Students need protection from attacks, western principals say
Sixth form students at Cornwall College in 2013.
FOLLOWING THE stabbing death of Jamaica College student Nicholas Francis during a robbery on a bus in October and subsequent reports of similar attacks on other students, some principals in western Jamaica have acknowledged the need for stricter safety measures for their students.
Clyde Evans, principal of Petersfield High School in Westmoreland, and Donna-Marie Redway, principal of the Montego Bay High School for Girls in St James, told Western Focus that their respective institutions do all they can to warn their students against any practices that could make them targets for robbers while going to and from school.
“We work closely with the police, and we are safe so far in that none of our students have been subjected to any form of attack,” said Evans. “But we as a school and as a society can only continue to appeal to our good-thinking citizens to help us to protect our children where their movements and safety are concerned.”

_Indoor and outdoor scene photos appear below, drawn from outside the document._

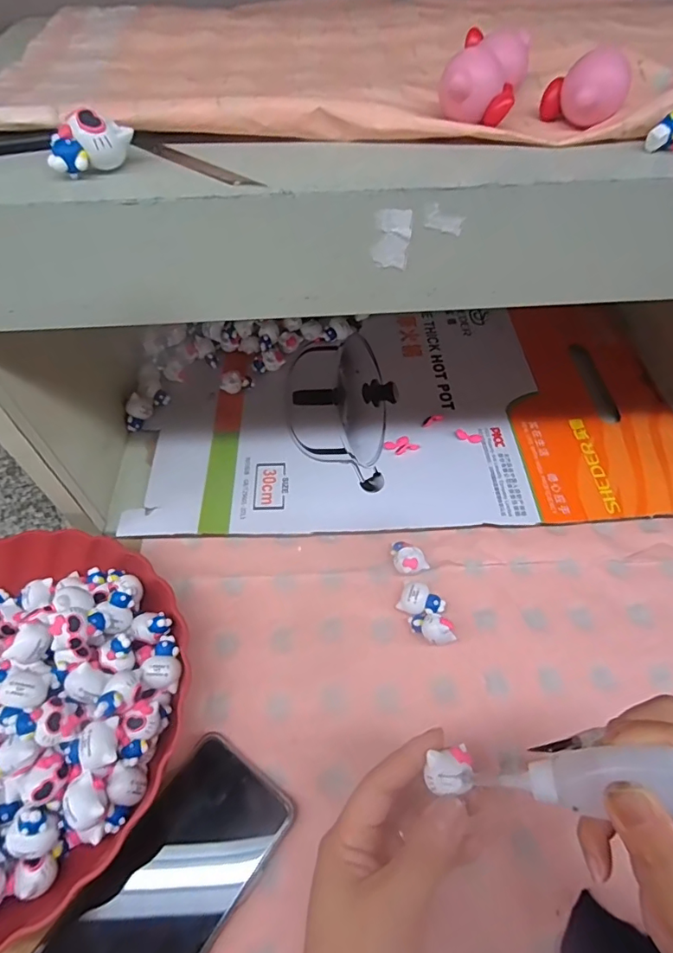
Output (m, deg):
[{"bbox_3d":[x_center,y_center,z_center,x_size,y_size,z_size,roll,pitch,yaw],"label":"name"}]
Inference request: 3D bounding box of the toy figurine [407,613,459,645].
[{"bbox_3d":[0.072,0.113,0.365,0.021,0.022,0.033,-35,61,-20],"label":"toy figurine"}]

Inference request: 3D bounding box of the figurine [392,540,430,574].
[{"bbox_3d":[0.058,0.066,0.404,0.027,0.016,0.033,-17,56,-9],"label":"figurine"}]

Redway said: “The most we can do is to sensitise our girls and remind them, and implore them, to be a little more conscious, to not walk with the cellphones on the road. The appeal has to be made to the police to be more vigilant in their patrols because we cannot control the girls when they go out on the street.”
There was public outcry following the death of Nicholas Francis, a 14-year-old third-form student at Jamaica College who was attacked on October 26 after he boarded a Coaster bus in the vicinity of Blue Castle Drive on Old Hope Road in St Andrew. His assailant stabbed him in the chest and hand and then threw him from the bus after Nicholas resisted the robber’s demand to hand over his cell phone.

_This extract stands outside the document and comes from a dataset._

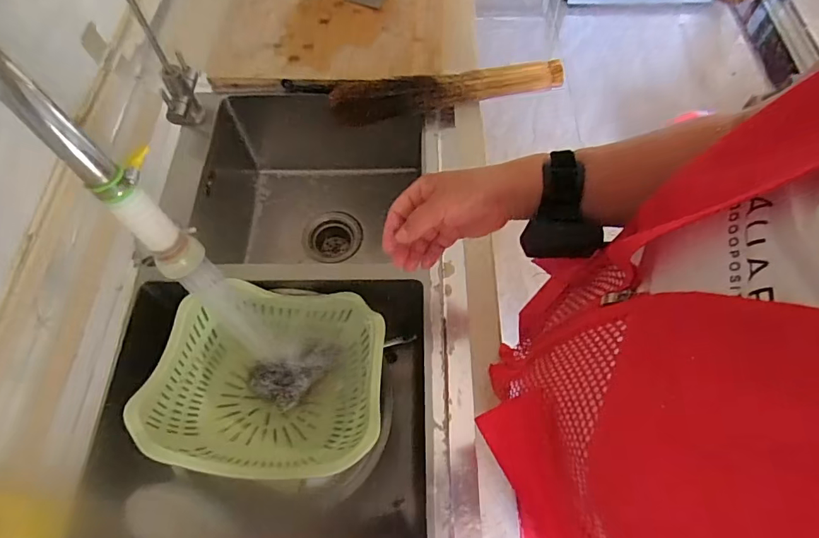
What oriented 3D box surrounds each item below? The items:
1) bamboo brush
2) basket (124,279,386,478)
[{"bbox_3d":[0.061,-0.287,0.736,0.365,0.042,0.055,-9,63,-3],"label":"bamboo brush"},{"bbox_3d":[-0.161,0.113,0.539,0.241,0.121,0.227,4,63,3],"label":"basket"}]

A spate of attacks on students, especially outside the bounds of their schools, is not new. Prior to the attack on Francis, students of the Denbigh High School in Clarendon were robbed in September, and in November 2014, it was reported that students from St George’s College, Kingston College, and Holy Trinity High School had been targeted by thieves.
Asked about her own students’ level of safety, Redway admitted that there had been four instances in September alone, where robbers had preyed on Montego Bay High students.
“There have been four cases in September since the start of this school year. We had a case where the man insisted that the girl should go into her bag, and she said, ‘I don’t have a phone,’ and he said, ‘Give me your phone,’ and he had a knife, and she had the same type of phone the little boy (Nicholas Francis) had, and he did not want it,” Redway recounted. “There was another situation where a girl was using her phone, and the man walked up to her with a knife, and she handed it over.”
Redway continued: “It is a depraved society because why would you want to steal a child’s phone? But the police are stretched, and they tell us that with all the crime in the area, they have bigger fish to fry ... but something needs to happen.”
Meanwhile, Evans said that resource constraints have prevented his institution from taking on greater measures to ensure student safety such as a school-bus system.
“To be able to put something in place, that would be a challenge as it relates to the variety of communities that students come from and our limited resources. We would have loved to be able to have a bus that would be able to go as close to certain communities as possible, but unfortunately, we do not have that facility,” said Evans.
“We talk to our students, we encourage them, we tell them, ‘Do not travel with taxis you do not know Travel in groups, Be aware of your situation and surroundings. Do not stand in lonely areas while waiting for a drive.’ We can only continue to pray and hope for the best,” Evans added.
In the meantime, Superintendent of the Hanover police Arthel Colly warned that students in that parish should avoid lonely areas, to prevent themselves from becoming targets for criminals.
“I would warn students against going over by the beach area at Lucea, at the area near Watson Taylor Park near Rusea’s High School, as it is lonely in the evening hours,” said Colly. “I would also warn about the Old Steamer Beach. As it relates to the students going to Hopewell High, I would advise they avoid that beach after evening hours.”